24. nov., 2015

Du rêve à la réalité, il y a parfois si peu.

J’ai fait un rêve infâme et angoissant.
J’étais allongé dans mon jardin, au soleil. En Provence, cela au moins ne change pas, l’astre céleste brille toujours.
Ma fille s’avançais vers moi, vêtue d'un hijab. Elle ne se rendait pas à l’université car les filles n’étaient plus admises en médecine.
Mes petits enfants, collés à son tchador me comprenaient mal car l’école enseignait en arabe.
Par le Figaro, devenu le « Hajj », j’appris qu’en finale de la coupe du monde,le Qatar, pays organisateur, (renforcé par Messi) avait battu l’Algérie de Benzema. Plus loin, je lus qu’à Besançon, un homosexuel avait été condamné à mort par un tribunal de la charia pour offense envers le prophète.
A Paris, le Président Mohamed Juppé, converti peu avant son élection, recevait son homologue et ami Abdelaziz El Waltari Bouderbala 1er, nouveau souverain du royaume islamique de Belgique, à l’occasion de l’Aïd. Il était suivi comme son ombre, son tuteur, par le 1er ministre Tareq Oubrou toujours imam de la grande mosquée de Bordeaux.
Comme nous étions vendredi mon voisin Marius devenu Ahmed s’apprêtait à rejoindre son gendre à la mosquée dont le muézin commençait l’appel à la prière.
Ce que les djihadistes n’avaient pas réussi par la force , les « modérés » l’avaient fait par l’usage de la ruse égalitaire. Ils avaient pris le pouvoir en usant des règles démocratiques puis ils l’avaient adapté à leur manière. Aucun musulman n’avait manqué au rassemblement répondant à l’appel
Soudain, je me suis réveillé haletant et en sueur. Ce rêve fut un cauchemar. La réalité petit à petit m’apparut, douce et rassurante.

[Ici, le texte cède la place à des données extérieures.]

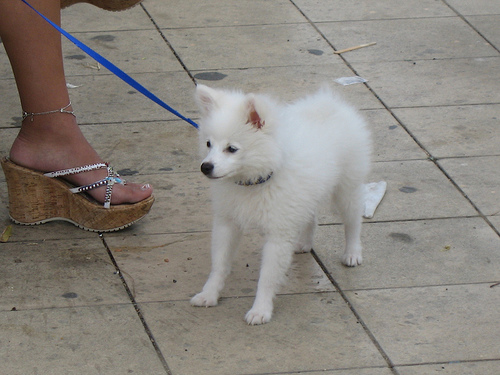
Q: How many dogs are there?
A: One.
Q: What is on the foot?
A: A shoe.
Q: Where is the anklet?
A: On the ankle.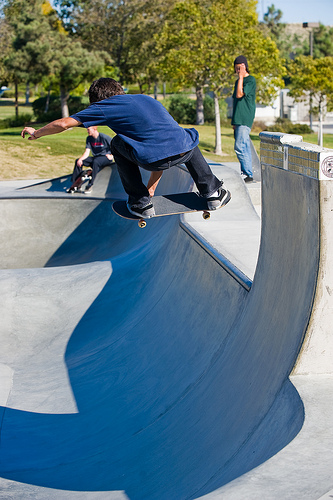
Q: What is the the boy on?
A: A skateboard.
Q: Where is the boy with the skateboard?
A: On the edge of the skating ring.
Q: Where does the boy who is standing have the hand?
A: On the face.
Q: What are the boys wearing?
A: T-shirt and jeans.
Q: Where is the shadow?
A: On the skating ramp.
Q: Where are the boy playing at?
A: The skating ramp.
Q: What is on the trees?
A: Leaves.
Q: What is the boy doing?
A: Skateboard.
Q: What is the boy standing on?
A: Skateboard.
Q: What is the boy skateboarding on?
A: Skate ramp.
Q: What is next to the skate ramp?
A: Grass.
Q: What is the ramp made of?
A: Cement.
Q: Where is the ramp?
A: In skatepark.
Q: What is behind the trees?
A: Building.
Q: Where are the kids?
A: A skateboard park.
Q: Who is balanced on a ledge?
A: A boy in a blue shirt on a skateboard.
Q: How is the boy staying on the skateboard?
A: Using both feet.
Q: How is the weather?
A: Clear and sunny.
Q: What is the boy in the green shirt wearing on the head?
A: A blue hat.`.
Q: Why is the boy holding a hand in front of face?
A: To block out sunlight.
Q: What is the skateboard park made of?
A: Cement.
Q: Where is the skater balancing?
A: The edge.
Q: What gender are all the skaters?
A: Male.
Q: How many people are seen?
A: 3.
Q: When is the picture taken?
A: Daytime.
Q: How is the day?
A: Sunny.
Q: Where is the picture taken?
A: At a skate ramp.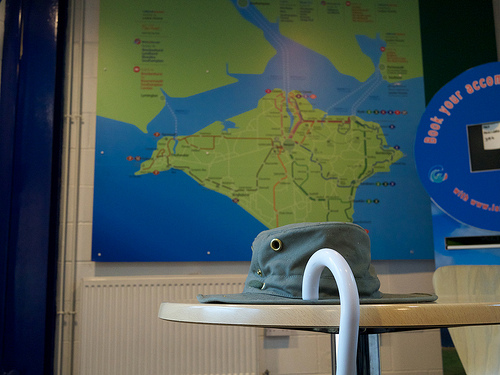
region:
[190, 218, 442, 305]
a blue hat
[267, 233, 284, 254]
a hole on hat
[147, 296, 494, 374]
a round table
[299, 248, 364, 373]
a handle on table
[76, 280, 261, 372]
the lines on wall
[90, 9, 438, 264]
a map of the world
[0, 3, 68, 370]
a blue door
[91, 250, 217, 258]
the tats on wall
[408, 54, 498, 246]
a circle of advertising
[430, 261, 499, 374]
an oak wood bench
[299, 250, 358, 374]
A white hook coming off a table.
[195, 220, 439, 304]
A grey hat sitting on a small table.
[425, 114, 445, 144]
The orange word Book on a blue oval.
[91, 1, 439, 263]
A blue and green map with orange markers.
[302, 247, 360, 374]
A white cane coming off the side of a brown table.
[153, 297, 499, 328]
A light brown table top.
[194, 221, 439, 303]
A large grey hat on the table top.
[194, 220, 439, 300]
A grey hat sitting on a table top.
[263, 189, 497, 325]
This is a hat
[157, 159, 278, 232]
This is a map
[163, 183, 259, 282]
The map is blue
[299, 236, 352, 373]
This is a cane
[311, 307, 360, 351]
The cane is plastic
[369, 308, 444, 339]
This is a table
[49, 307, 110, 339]
This is a metal pole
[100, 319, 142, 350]
This is a vent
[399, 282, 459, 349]
The table is wooden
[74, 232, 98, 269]
The wall is concrete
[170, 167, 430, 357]
hat on the table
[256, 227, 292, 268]
hole on side of hat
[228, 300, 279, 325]
side of the table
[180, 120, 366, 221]
map in the background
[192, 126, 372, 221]
land on the map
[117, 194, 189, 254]
water on the map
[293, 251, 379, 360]
white object in photo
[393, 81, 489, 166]
red writing on a surface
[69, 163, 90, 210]
white wall behind map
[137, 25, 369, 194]
green pieces of land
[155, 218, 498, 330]
a hat is on a table in the room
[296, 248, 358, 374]
a white cane is hooked onto the table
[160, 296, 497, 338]
the roundtable top is beige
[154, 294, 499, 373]
the table has a chrome pedestal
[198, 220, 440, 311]
the gray hat has air vents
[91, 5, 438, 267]
a map is on the wall behind the table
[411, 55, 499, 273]
a blue sign is next to the table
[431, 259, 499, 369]
a wooden chair is near the table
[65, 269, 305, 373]
a wall heater is below the map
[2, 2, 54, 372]
a blue pipe is to the side of the map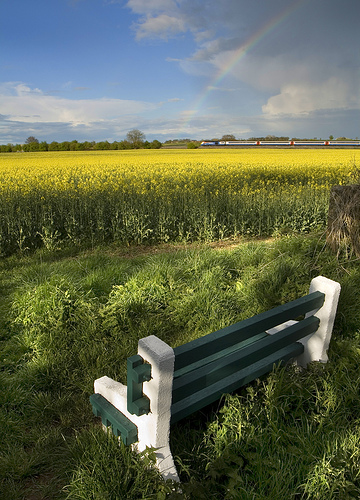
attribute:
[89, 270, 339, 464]
bench — green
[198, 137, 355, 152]
train — long, passing by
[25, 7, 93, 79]
sky — clear, blue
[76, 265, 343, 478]
bench — green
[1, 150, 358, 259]
grass — green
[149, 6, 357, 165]
rainbow — big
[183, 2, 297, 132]
rainbow — big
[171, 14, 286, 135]
rainbow — big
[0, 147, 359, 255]
flowers — Tall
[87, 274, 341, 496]
bench — green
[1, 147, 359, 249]
grass — green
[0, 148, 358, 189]
flowers — yellow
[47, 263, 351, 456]
bench — green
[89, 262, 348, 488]
bench — long, blue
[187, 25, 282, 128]
rainbow — big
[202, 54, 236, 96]
rainbow — big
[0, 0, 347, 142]
sky — clear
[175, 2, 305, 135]
rainbow — big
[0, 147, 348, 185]
flowers — yellow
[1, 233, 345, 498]
grass — green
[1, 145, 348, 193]
flowers — yellow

J’étais dans mon jardin, le soleil brillait et mon ami ARI allait bientôt arriver. Nous irions faire une partie de boules au bar des sports où nous prendrions le pastis en dégustant quelques rondelles de saucisson.
Les cloches de l’église Saint Barnabé se mirent à raisonner. Je me rassurais définitivement en constatant que la Bonne Mère surplombait toujours le Roucas Blanc. Je me dis qu’il faisait bon vivre dans ce pays dont le mode de vie est si exquis.
Après avoir repris mes esprits, je me dis que ce rêve infâme et angoissant devait être une mise en garde. Je m’efforçais d’en nier l’aspect prémonitoire. Pourtant bien des choses me font redouter que ce risque existe vraiment.
Si, un jour, la naïveté et le laxisme qui animent les esprits d’aujourd’hui, devaient annihiler l’esprit de résistance et de fierté du peuple français ; si la liberté était remplacée par la soumission, si l’égalité muait en une hiérarchie entre femmes et hommes, entre croyants et infidèles ; si la fraternité était infléchie par la foi hégémonique, notre communauté nationale (comme d’autres) devenue vaste troupeau servile et résigné avancerait dans l’obscurité, sans espérance autre que celle de n’avoir pas à déchoir plus encore.
Il va de soi qu’il existe bien des civilisations diverses dans ce vaste monde et il est indéniable qu’une hiérarchie de valeur s’établit bien entre elles.